The law instructed the State Department of Mental Health to conduct research into the “causes and cures of homosexuality.”

Equality California, the state's largest gay advocate, lobbied for passage of the bill sponsored by Assemblywoman Bonnie Lowenthal, a Long Beach Democrat.

“Sexual orientation is not a matter of choice any more than one's height, and neither can be changed,” Geoff Kors, executive director of Equality California, said in a statement. “We are thrilled with the passage of this vital bill, as all Californians regardless of their sexual orientation or gender identity, deserve to be treated equally and with dignity and respect.”
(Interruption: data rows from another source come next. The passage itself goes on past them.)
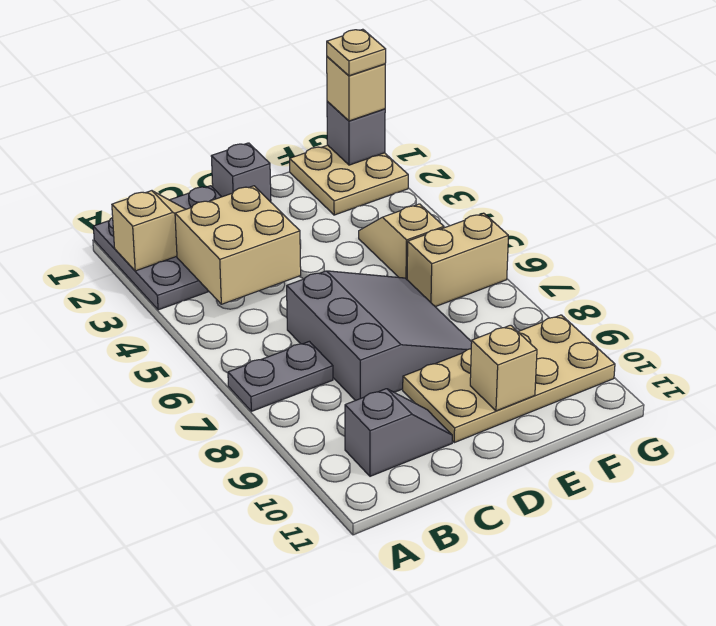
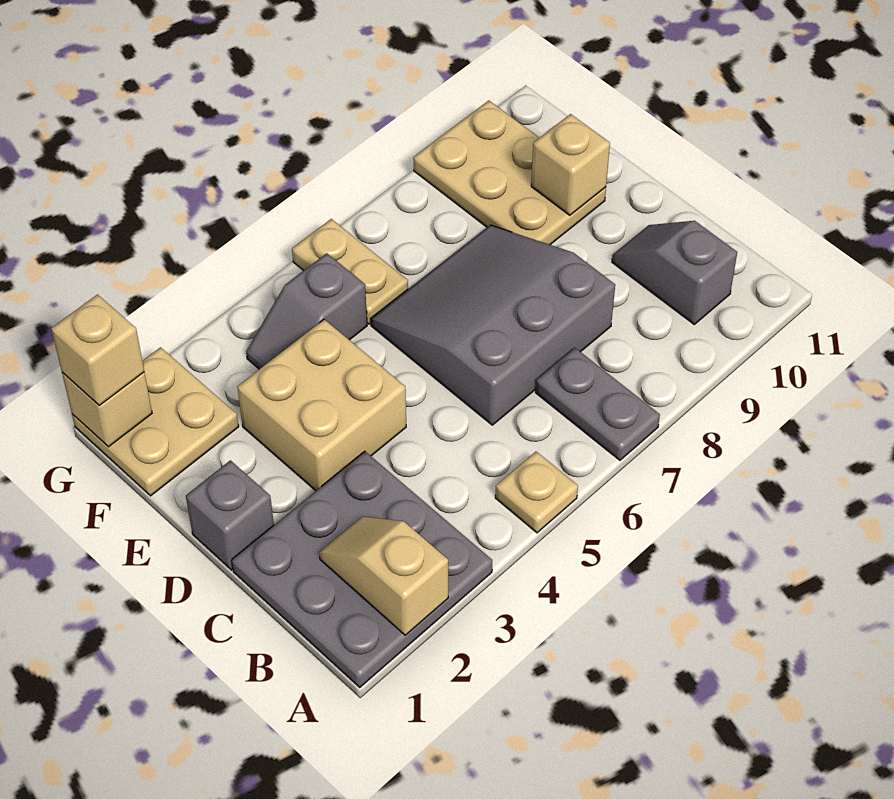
tan 2x2 brick [175,186,301,304] -> tan 2x2 brick moved to [238,320,406,491]
tan 2x4 plate [403,315,615,443] -> tan 2x3 plate [413,101,606,245]
tan 1x2 slope [359,204,444,279] -> grey 1x2 slope [246,253,367,369]
tan 1x2 brick [407,213,508,307] -> tan 1x2 plate [292,219,408,324]
grey 1x1 brick [327,102,385,165] -> tan 1x1 brick [62,372,152,447]
tan 1x1 plate [327,29,386,76] -> tan 1x1 plate moved to [495,452,578,533]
The law was placed on the books in 1950. It classifies gay men and lesbians as sexual deviants and possible child molesters.

“It's discriminatory, it's insulting and it has got to go,” Lowenthal said. “Sixty years is more than long enough.”

The ex-gay group Parents and Friends of Ex-Gays and Gays (PFOX), a group that claims sexual orientation can be altered, objected to repeal of the law.

Jeralee Smith, education director of PFOX California, called the repeal effort “offensive” in an interview with the Associated Press.

The bill now moves to the California Senate.